The opportunities will be for firms involved
in the newest forms of alternative energy and the latest in energy conservation
technology.
The law presenting the opportunities is
Senate Bill 5, ostensibly an air-quality emissions measure.
But few people or businesses are aware that the
law requires local governments in 20 Texas counties - the most populous
counties, mainly those along and east of Interstate 35 - to reduce electricity
consumption.
The mandate is to reduce electricity use in
public buildings - school buildings are exempted - by 5 percent a year for five
years, beginning Jan. 1, 2002.
That is a fairly tall order. The Texas
Legislature, naturally, did not appropriate any money for this to help local
governments achieve this goal. There are some federal grants out there, though.
Nor is it clear how local governments will be
punished or penalized if they do not achieve this goal. But this much is
evident: No one is against it, not during this new world situation where energy
supplies are the flash point of global tension.
Obviously, state lawmakers did not foresee the
events of Sept. 11. The electricity shortfalls in California plus the alarming
rise in foreign oil imports provided plenty of motivation even before Sept. 11.
Bexar County is listed in the law. The
San Antonio area soon will be home to a regional agency to help area local
governments strive toward this goal.
The agency will be called the Metropolitan
Partnership for Energy, which will have funding and a staff of three or
four people by January.
The partnership was in formation even before
Senate Bill 5, thanks to the efforts of solar energy advocate, civic
leader and former banker William Sinkin, who had studied similar organizations
popping up in U.S. metropolitan areas.
But with Senate Bill 5 becoming law, the
city, county and City Public Service quickly lined up to support the
partnership and other supporters are being sought.
At an organizational and information luncheon
this week, CPS General Manager and Chief Executive Jamie Rochelle said cities
will compete for scarce federal grant monies and expertise to reach the
state-mandated goals.
Therefore, the regional approach, defined by
the dozen counties in the Alamo Area Council of Governments, will be San Antonio's
strategy toward getting the most out of available federal grants and agency
technical help, Rochelle said.
As local governments go about retrofitting
existing buildings or designing new buildings, businesses that will have
opportunities are the designers and developers with the best energy technology.
By extension, so will lenders knowledgeable about financing these projects.
Sinkin is thinking bigger.

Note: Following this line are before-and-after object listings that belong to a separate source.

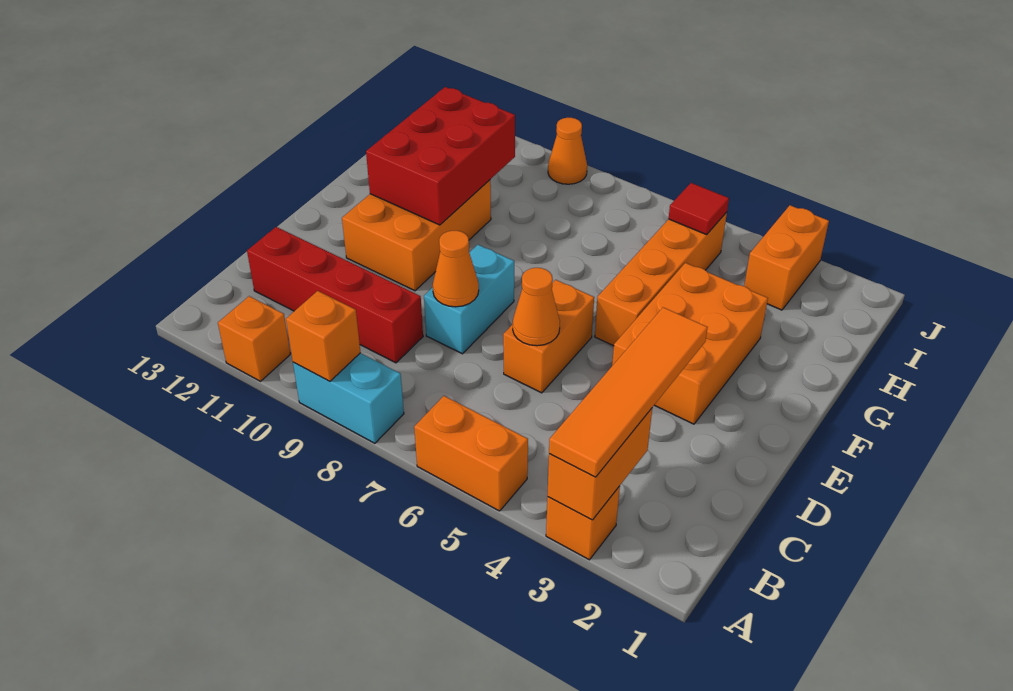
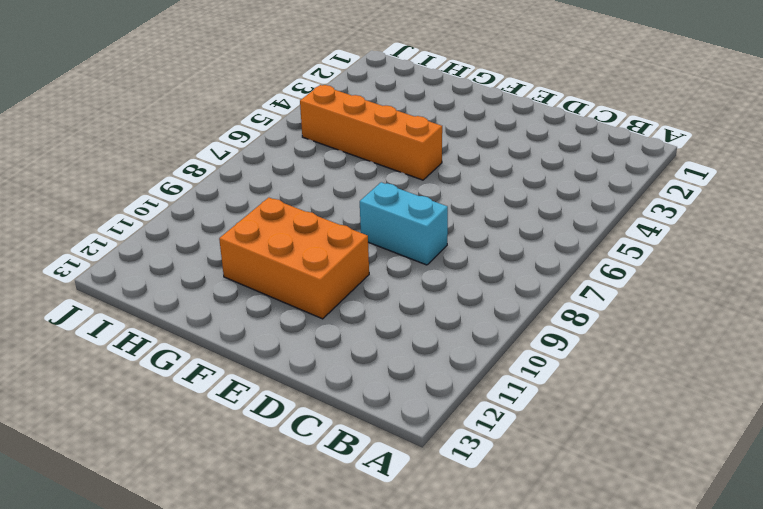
none -> orange brick A3 level 1
none -> orange brick A5:A6 level 1
none -> cyan brick A8:A9 level 1

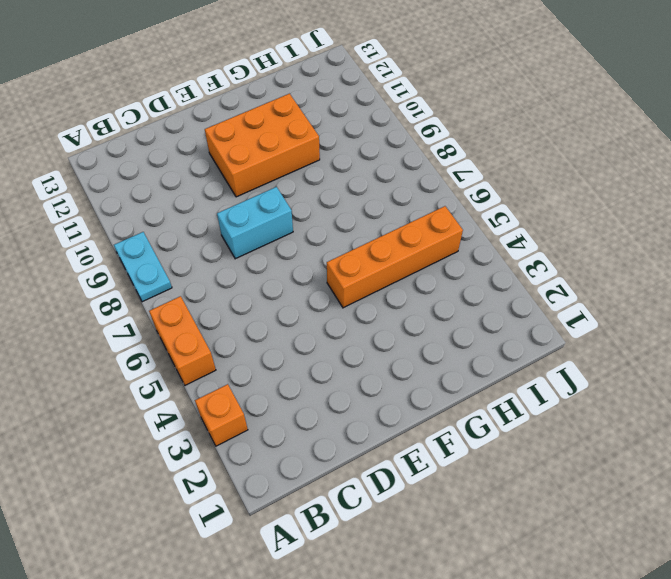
cyan plate A8:A9 level 1 -> cyan brick A8:A9 level 1
none -> orange brick A11 level 1
none -> red brick C9:C12 level 1
none -> orange brick D6:E6 level 1

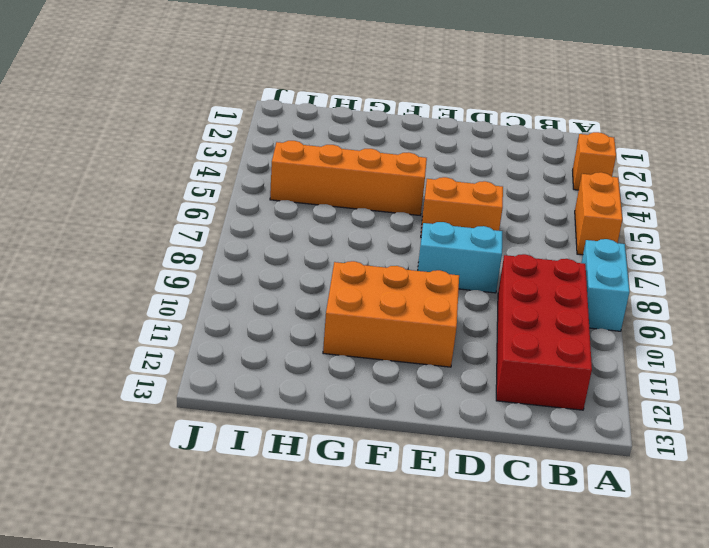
red brick B9:C12 level 1 -> red brick C9:C12 level 1
none -> orange brick A11 level 1
none -> orange brick E3:G4 level 1
none -> orange brick I3:J3 level 1

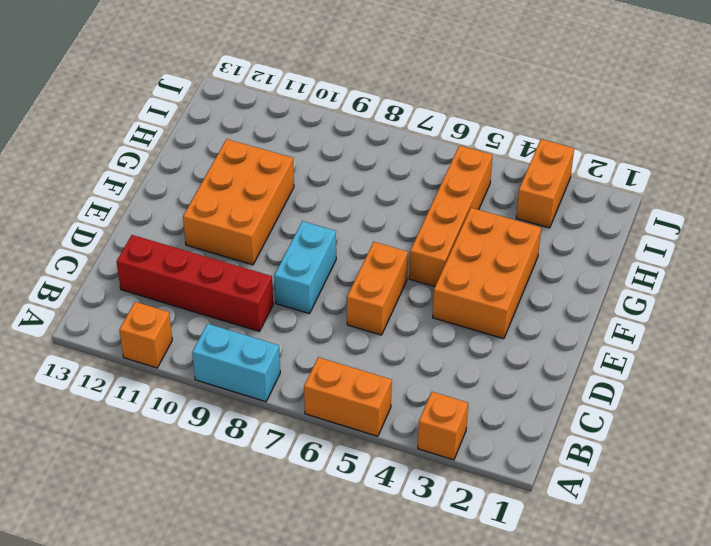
none -> orange cone J9 level 1
none -> orange brick A3:B3 level 2
none -> orange brick A9 level 2

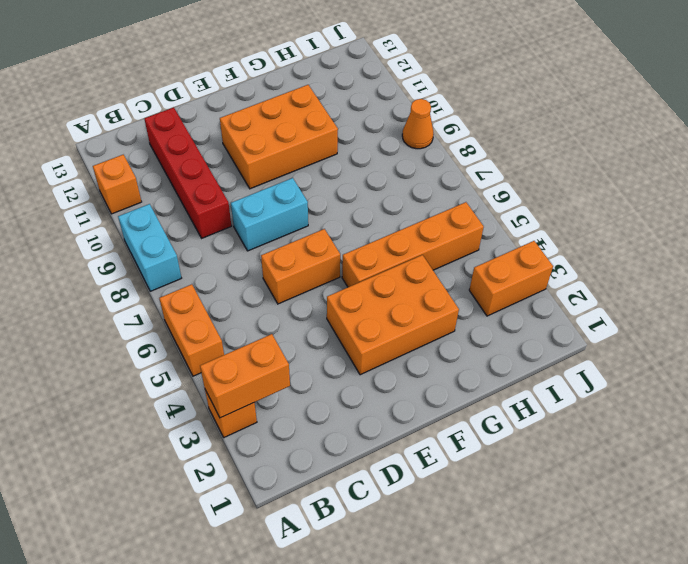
none -> orange brick A9 level 2
none -> orange cone D6 level 2
none -> orange cone D8 level 2

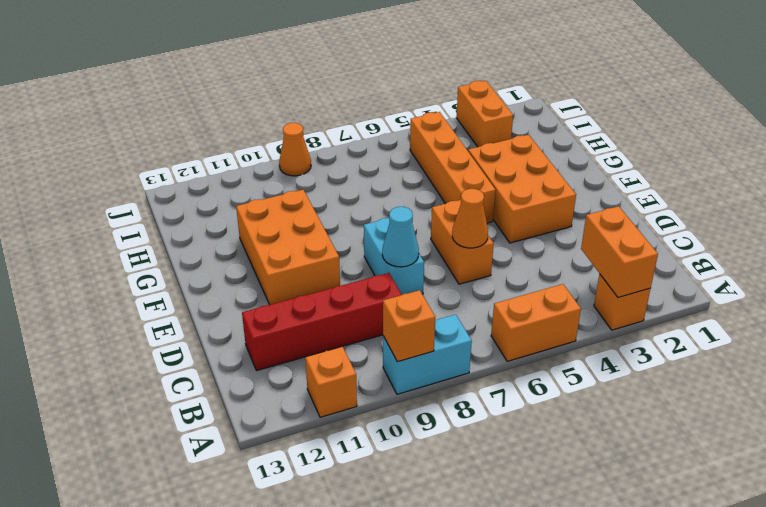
cyan cone D8 level 2 -> orange cone D8 level 2
none -> red brick F10:H11 level 2
none -> red tile I5 level 2
none -> orange tile A3:D3 level 3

He wants San Antonio
to be a construction center for solar energy equipment, much as fuel
cell advocates here are discussing for fuel cells.
CPS itself already is a leader in renewable energy
use, widening its purchasing of West Texas wind power and incorporating
solar equipment at a customer service center under construction on the North
Side at a former Solo Serve store on San Pedro Avenue. The CPS center will be
called the Solar Serve.
But wind power has a crippling drawback. The
long transmission lines from West Texas double the cost of the power. However,
on-site, or distributed generation, represented by solar and fuel cell
electricity generation, is much more efficient. The longer the transmission
over wires, the more power is lost.
That makes providing incentives for on-site
generation an important role for Senate Bill 5, whose rules are being written.
The big question is how electricity use reductions will be measured, at the
site or at the generation point, said Michael Myers, a representative of the
U.S. Energy Department's Rebuild America program.
The answer should be clear, at the generation
point. The point is to conserve fuel and reduce air emissions. Twenty-five
percent to 40 percent of electricity generated at a central plant for
transmission over wires to industrial and residential customers is lost in
transmission.
If on-site generation, either solar or fuel
cells, is installed and the savings at the central plants are factored
into the electrical reductions, the use of on-site generation can make it
relatively easy for Texas local governments to meet Senate Bill 5's goals,
Myers said.
And that could be a springboard for wider use and quicker acceptance of these badly needed emerging energy technologies.